A Rovigo per vedere la mostra su Renoir, paga con l’App, ma si becca la multa 

Cittadino di Biella in visita a Rovigo chiede di annullare la contravvenzione e di prendere i dovuti provvedimenti 

ROVIGO – Fornisce le prove, non solo, manda una pec al Sindaco Edoardo Gaffeo, all’assessore alla Polizia Locale, Giorgia Businaro, e per conoscenza al Comandante della Polizia Locale Alfonso Cavaliere ed al Prefetto di Rovigo Clemente Di Nuzzo.

Egregio signor Sindaco,

Gentile Assessore,

oggi, 19 aprile 2023, mi sono recato a Rovigo per vedere la mostra su Renoir a Palazzo Roverella. Devo dire che l’esposizione mi ha lasciato molto soddisfatto. L’allestimento è eccezionale e il personale è molto gentile. Ho avuto modo di prendere un caffè e di pranzare in città, oltre che di fare una lunga passeggiata per il centro. La città che mi ha accolto, molto tranquilla e piacevole da vedere, mi ha fatto sentire un po’ come a casa. Arrivo da Biella e, sebbene sia un pochino più piccola di Rovigo, ha la stessa atmosfera. Insomma, stavo per tornare a casa felice, fino a quando non vi è stato un incontro virtuale con il Comune che ha rovinato tutto. Evidentemente, i turisti non sono molto graditi all’Amministrazione. Infatti, ho trovato sul parabrezza della vettura una contravvenzione. Se avessi commesso una violazione, lo accetterei, ma il fatto è che il verbale dimostra l’incompetenza dell’accertatore. Al mio arrivo ho lasciato la vettura in Via Mazzini, negli stalli a pagamento. Con l’app di Telepass ho attivato la sosta e sono andato a vedere la mostra e la città.

Il Comune ha attivato la convenzione con la società Telepass per facilitare gli automobilisti nel pagamento. Infatti, non ci si reca al parco metro a pagare e stampare la ricevuta. Gli addetti al controllo avrebbero dovuto semplicemente leggere la vetrofania che ho attaccato al parabrezza il 18 agosto scorso quando ho montato sulla vettura il dispositivo Telepass Next. Forse gli ausiliari alla sosta e gli agenti della Polizia Locale non conoscono le procedure? Oppure chi ha redatto il verbale sa scrivere, ma non leggere? Se io avessi sbagliato avrei dovuto pagare, ora che a sbagliare è la Polizia Municipale (come si evince dall’intestazione del verbale) chi paga? Se dovete sanare il bilancio comunale, tagli i compensi a chi non sbaglia, invece di rivalersi sui turisti.
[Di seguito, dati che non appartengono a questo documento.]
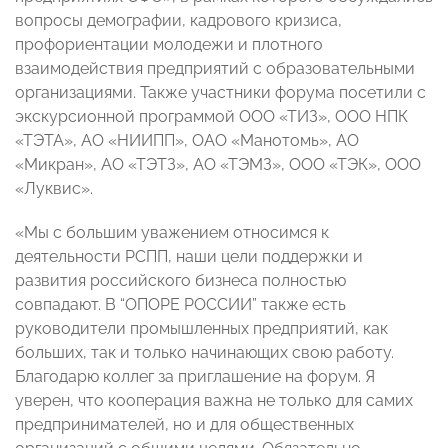
вопросы демографии, кадрового кризиса,
профориентации молодежи и плотного
взаимодействия предприятий с образовательными
организациями. Также участники форума посетили с
экскурсионной программой ООО «ТИЗ», ООО НПК
«ТЭТА», АО «НИИПП», ОАО «Манотомь», АО
«Микран», АО «ТЭТЗ», АО «ТЭМЗ», ООО «ТЭК», ООО
«Луквис».
«Мы с большим уважением относимся к
деятельности РСПП, наши цели поддержки и
развития российского бизнеса полностью
совпадают. В “ОПОРЕ РОССИИ” также есть
руководители промышленных предприятий, как
больших, так и только начинающих свою работу.
Благодарю коллег за приглашение на форум. Я
уверен, что кооперация важна не только для самих
предпринимателей, но и для общественных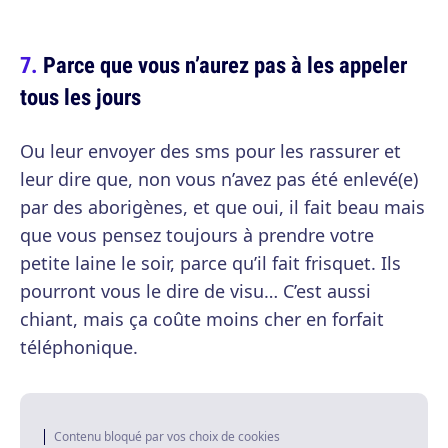
Parce que vous n’aurez pas à les appeler
tous les jours
Ou leur envoyer des sms pour les rassurer et
leur dire que, non vous n’avez pas été enlevé(e)
par des aborigènes, et que oui, il fait beau mais
que vous pensez toujours à prendre votre
petite laine le soir, parce qu’il fait frisquet. Ils
pourront vous le dire de visu… C’est aussi
chiant, mais ça coûte moins cher en forfait
téléphonique.
Contenu bloqué par vos choix de cookies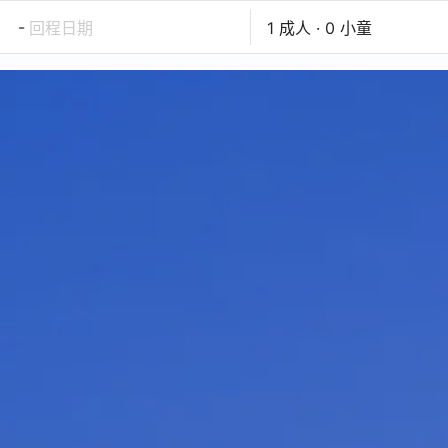
-
回程日期
1 成人 · 0 小童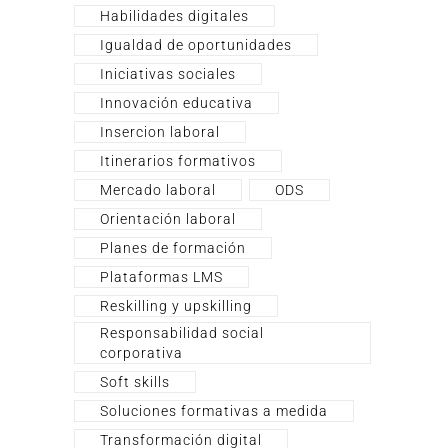
Habilidades digitales
Igualdad de oportunidades
Iniciativas sociales
Innovación educativa
Insercion laboral
Itinerarios formativos
Mercado laboral
ODS
Orientación laboral
Planes de formación
Plataformas LMS
Reskilling y upskilling
Responsabilidad social
corporativa
Soft skills
Soluciones formativas a medida
Transformación digital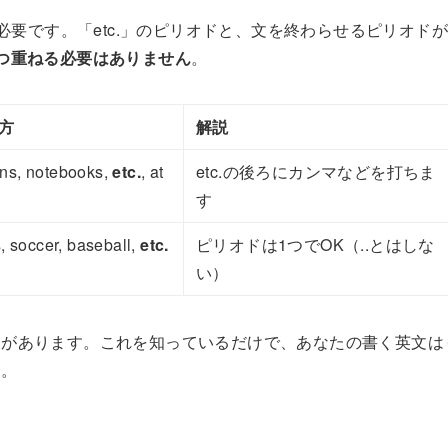
必要です。「etc.」のピリオドと、文を終わらせるピリオドが
つ重ねる必要はありません
。
方
解説
ens, notebooks,
etc.
, at
etc.の後ろにカンマなどを打ちま
す
is, soccer, baseball,
etc.
ピリオドは1つでOK（..とはしな
い）
由があります。これを知っているだけで、あなたの書く英文は
よ。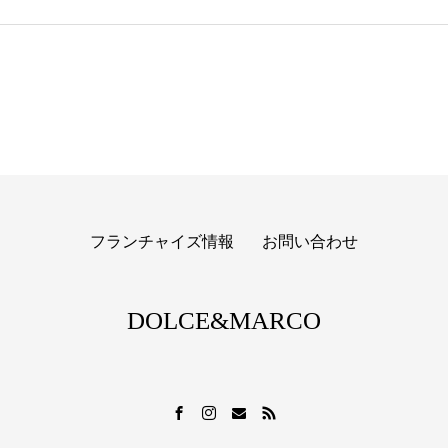
フランチャイズ情報
お問い合わせ
DOLCE&MARCO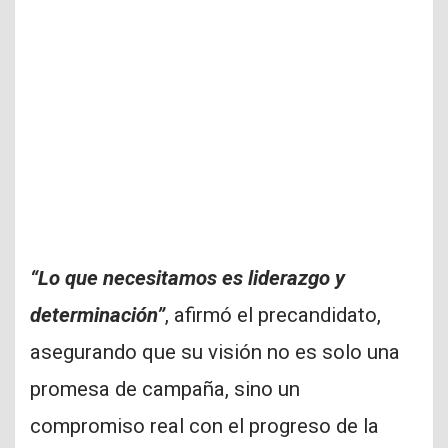
“Lo que necesitamos es liderazgo y
determinación”
, afirmó el precandidato,
asegurando que su visión no es solo una
promesa de campaña, sino un
compromiso real con el progreso de la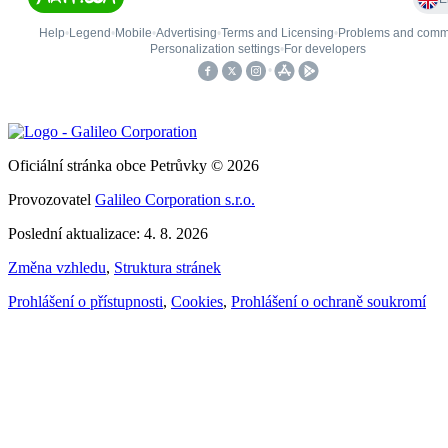
Oficiální stránka obce Petrůvky © 2026
Provozovatel
Galileo Corporation s.r.o.
Poslední aktualizace: 4. 8. 2026
Změna vzhledu
,
Struktura stránek
Prohlášení o přístupnosti
,
Cookies
,
Prohlášení o ochraně soukromí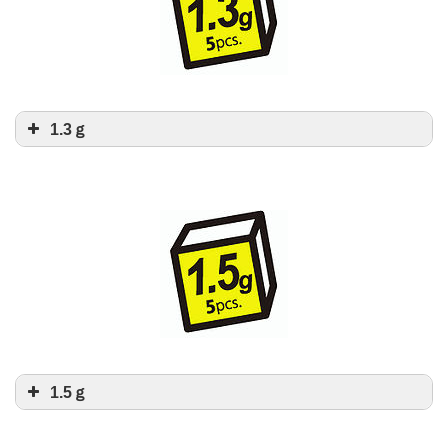
1.3ｇ
1.5ｇ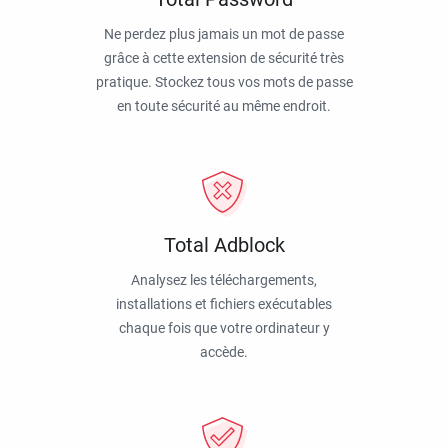
Ne perdez plus jamais un mot de passe
grâce à cette extension de sécurité très
pratique. Stockez tous vos mots de passe
en toute sécurité au même endroit.
Total Adblock
Analysez les téléchargements,
installations et fichiers exécutables
chaque fois que votre ordinateur y
accède.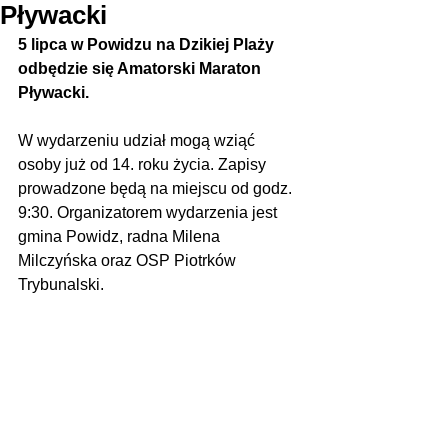
Pływacki
5 lipca w Powidzu na Dzikiej Plaży 
odbędzie się Amatorski Maraton 
Pływacki.
W wydarzeniu udział mogą wziąć 
osoby już od 14. roku życia. Zapisy 
prowadzone będą na miejscu od godz. 
9:30. Organizatorem wydarzenia jest 
gmina Powidz, radna Milena 
Milczyńska oraz OSP Piotrków 
Trybunalski.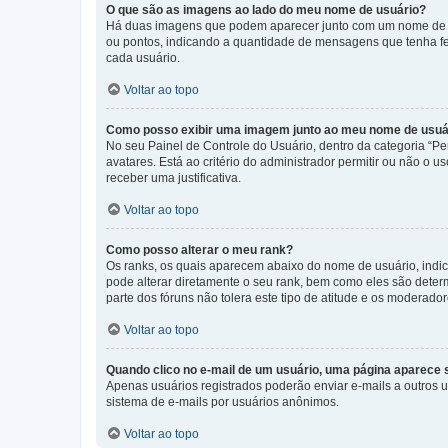
O que são as imagens ao lado do meu nome de usuário?
Há duas imagens que podem aparecer junto com um nome de us
ou pontos, indicando a quantidade de mensagens que tenha fe
cada usuário.
Voltar ao topo
Como posso exibir uma imagem junto ao meu nome de usuá
No seu Painel de Controle do Usuário, dentro da categoria “Pe
avatares. Está ao critério do administrador permitir ou não o 
receber uma justificativa.
Voltar ao topo
Como posso alterar o meu rank?
Os ranks, os quais aparecem abaixo do nome de usuário, indi
pode alterar diretamente o seu rank, bem como eles são dete
parte dos fóruns não tolera este tipo de atitude e os moderad
Voltar ao topo
Quando clico no e-mail de um usuário, uma página aparece so
Apenas usuários registrados poderão enviar e-mails a outros us
sistema de e-mails por usuários anônimos.
Voltar ao topo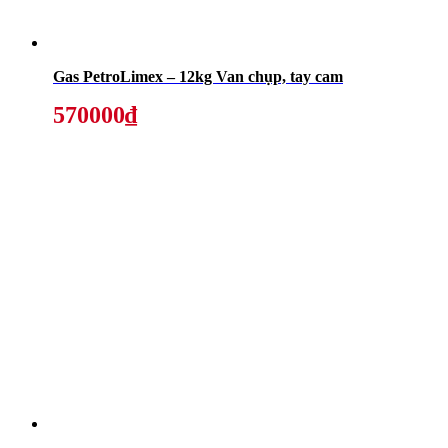
Gas PetroLimex – 12kg Van chụp, tay cam
570000₫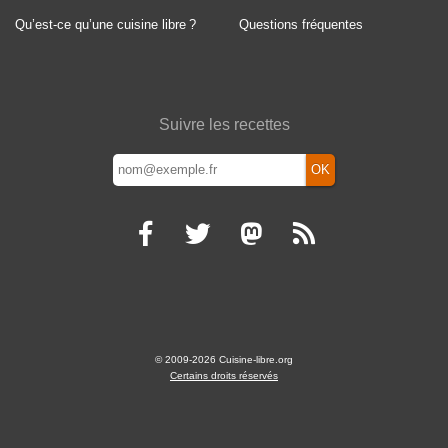
Qu’est-ce qu’une cuisine libre
?
Questions fréquentes
Suivre les recettes
OK
© 2009-2026 Cuisine-libre.org
Certains droits réservés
Ma non è finita. Quando ho visto la contravvenzione, ho subito contattato il comando di Polizia Locale riportato sulla notifica del verbale. Chi mi ha risposto, mi ha detto di chiamare l’ufficio contravvenzioni, di cui mi ha dato il numero, ma alle 16,28 non rispondeva nessuno. Ho ricontattato il centralino della Polizia Locale e ho chiesto di parlare con un responsabile, visto che non potevo parlare con l’ufficio competente. Mi è stato risposto che l’ufficio era chiuso e che avrei dovuto richiamare l’indomani mattina. Avrebbe potuto dirmelo prima. Ho nuovamente chiesto di parlare con un responsabile, altrimenti avrei reso pubblica la vicenda. Il solerte addetto ha risposto che potevo fare ciò che volevo ma dovevo lasciare libera la linea per le emergenze. Non ho telefonato alla sala operativa, ma al centralino. Ma del resto chi sono io per avere risposte.

Ecco, gli organi d’informazione ora conoscono la storia, proprio come avevo promesso. La conoscete anche voi e cosa fate? Chiedo di annullare la contravvenzione e di prendere i dovuti provvedimenti. Comunque vi ringrazio per la gestione della città, da viaggiatore resto perplesso. Ciò che è accaduto non è solo un errore, ma la scarsa conoscenza dei sistemi attivato dallo stesso Comune. La mia domanda è: l’incompetenza si limita all’addetto che ha redatto il verbale oppure a tutta l’amministrazione?

Non sono un cittadino di Rovigo e non voto, ma sono un viaggiatore, quindi racconto e condivido.